The company has entered into a supplemental indenture and amended escrow

agreement related to the Notes.  The amendments will become effective upon the

successful completion of a c.$340 million tender offer for the Notes, if

completed by April 30, 2019. The main amendments are as follows:

* Asset sale proceeds remaining after a mandatory asset sale repurchase offer

can be used for open market purchases of the Notes.

* c.$340 million currently held as security for the Notes can be used to fund

a tender offer for the Notes at a price of 107 plus accrued and unpaid

interest and related fees and expenses.

* The subordinated capital redemption provision can be used to redeem all of

the Notes.

* Unrestricted cash not provided as security for the Notes can be used to

redeem the Notes using the subordinated capital redemption provision with

the consent of the relevant parties to the secured credit facilities.

* The requirement for obtaining a public rating on the Notes has been

eliminated.

This press release does not constitute an offer to sell, or a solicitation of an

offer to buy, any security.  No offer, solicitation, or sale will be made in any

jurisdiction in which such an offer, solicitation, or sale would be unlawful.

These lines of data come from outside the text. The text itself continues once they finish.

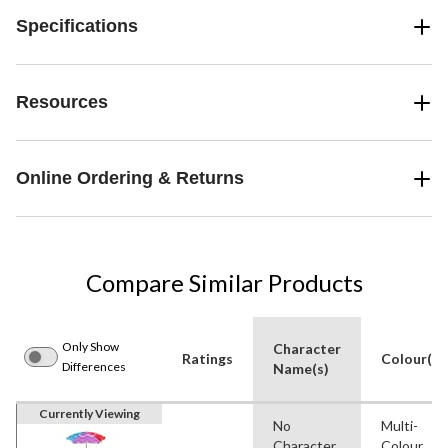
Specifications
Resources
Online Ordering & Returns
Compare Similar Products
Only Show
Character
Ratings
Colour(s)
Differences
Name(s)
Currently Viewing
No
Multi-
Character
Colour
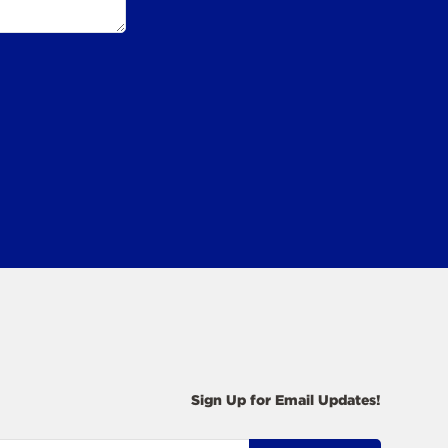
Sign Up for Email Updates!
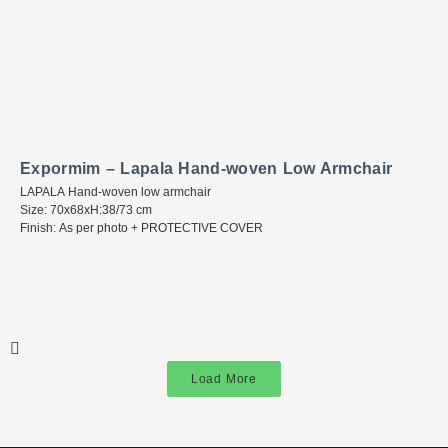
Expormim – Lapala Hand-woven Low Armchair
LAPALA Hand-woven low armchair
Size: 70x68xH:38/73 cm
Finish: As per photo + PROTECTIVE COVER
Load More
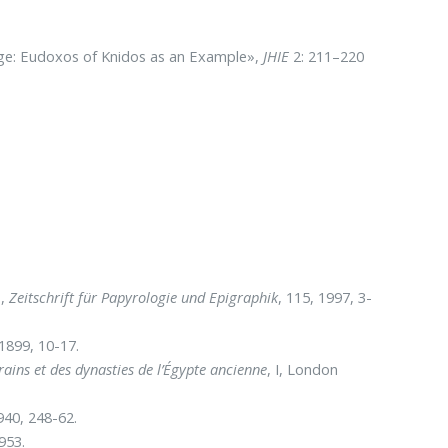
ge: Eudoxos of Knidos as an Example»,
JHIE
2: 211–220
»,
Zeitschrift für Papyrologie und Epigraphik
, 115, 1997, 3-
 1899, 10-17.
rains et des dynasties de l’Égypte ancienne
, I, London
940, 248-62.
953.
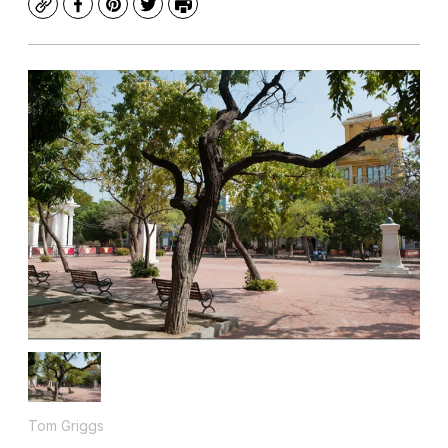
Copy
Facebook
Pinterest
Twitter
Print
Tom Griggs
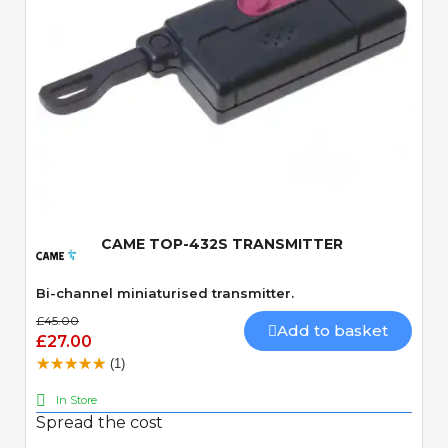
Quick View
CAME TOP-432S TRANSMITTER
Bi-channel miniaturised transmitter.
£45.00
Add to basket
£27.00
(1)
In Store
Spread the cost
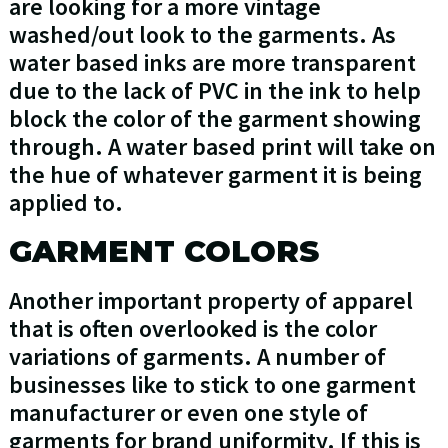
are looking for a more vintage
washed/out look to the garments. As
water based inks are more transparent
due to the lack of PVC in the ink to help
block the color of the garment showing
through. A water based print will take on
the hue of whatever garment it is being
applied to.
GARMENT COLORS
Another important property of apparel
that is often overlooked is the color
variations of garments. A number of
businesses like to stick to one garment
manufacturer or even one style of
garments for brand uniformity. If this is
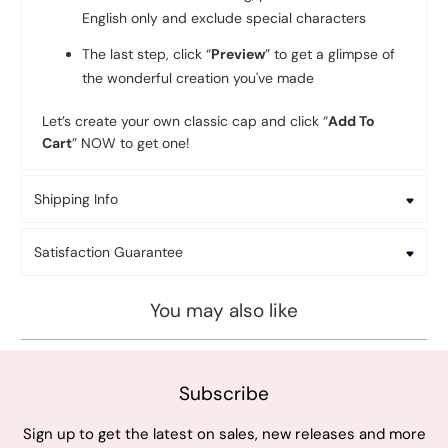
English only and exclude special characters
The last step, click “
Preview
” to get a glimpse of
the wonderful creation you've made
Let’s create your own classic cap and click “
Add To
Cart
” NOW to get one!
Shipping Info
Satisfaction Guarantee
You may also like
Subscribe
Sign up to get the latest on sales, new releases and more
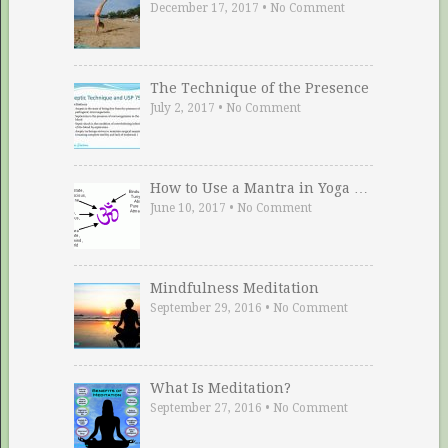
December 17, 2017
•
No Comment
The Technique of the Presence
July 2, 2017
•
No Comment
How to Use a Mantra in Yoga …
June 10, 2017
•
No Comment
Mindfulness Meditation
September 29, 2016
•
No Comment
What Is Meditation?
September 27, 2016
•
No Comment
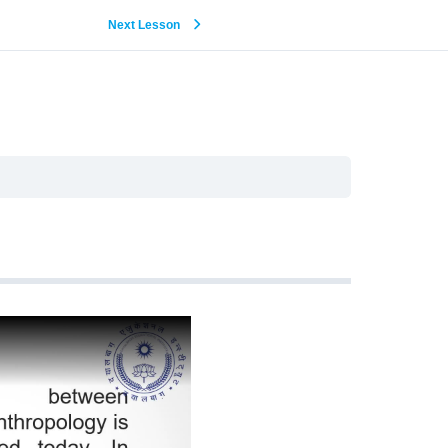
Next Lesson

FORWARD LOOKING STATEMENTS

This news release includes forward looking statements. Such statements are

generally not historical in nature, and specifically include statements about

the Company's plans, strategies, business prospects, changes and trends in its

business and the markets in which it operates. These statements are made based

upon management's current plans, expectations, assumptions and beliefs

concerning future events impacting the Company and therefore involve a number of

risks, uncertainties and assumptions that could cause actual results to differ

materially from those expressed or implied in the forward-looking statements,

which speak only as of the date of this news release. Consequently, no forward-

looking statement can be guaranteed. When considering these forward-looking

statements, you should keep in mind the risks described from time to time in the

Company's filings with the Securities and Exchange Commission, including its

2017 Annual Report on Form 20-F (File No. 001-34667) and its Registration

Statement on Form F-1 (Registration No. 333-224459). The Company undertakes no

obligation to update any forward looking statements to reflect events or

circumstances after the date on which such statement is made or to reflect the

occurrence of unanticipated events. New factors emerge from time to time, and it

is not possible for the Company to predict all of these factors. Further, the

Company cannot assess the impact of each such factor on its business or the

extent to which any factor, or combination of factors, may cause actual results

to be materially different from those contained in any forward looking

statement.

This information is subject of the disclosure requirements pursuant to section

5-12 of the Norwegian Securities Trading Act.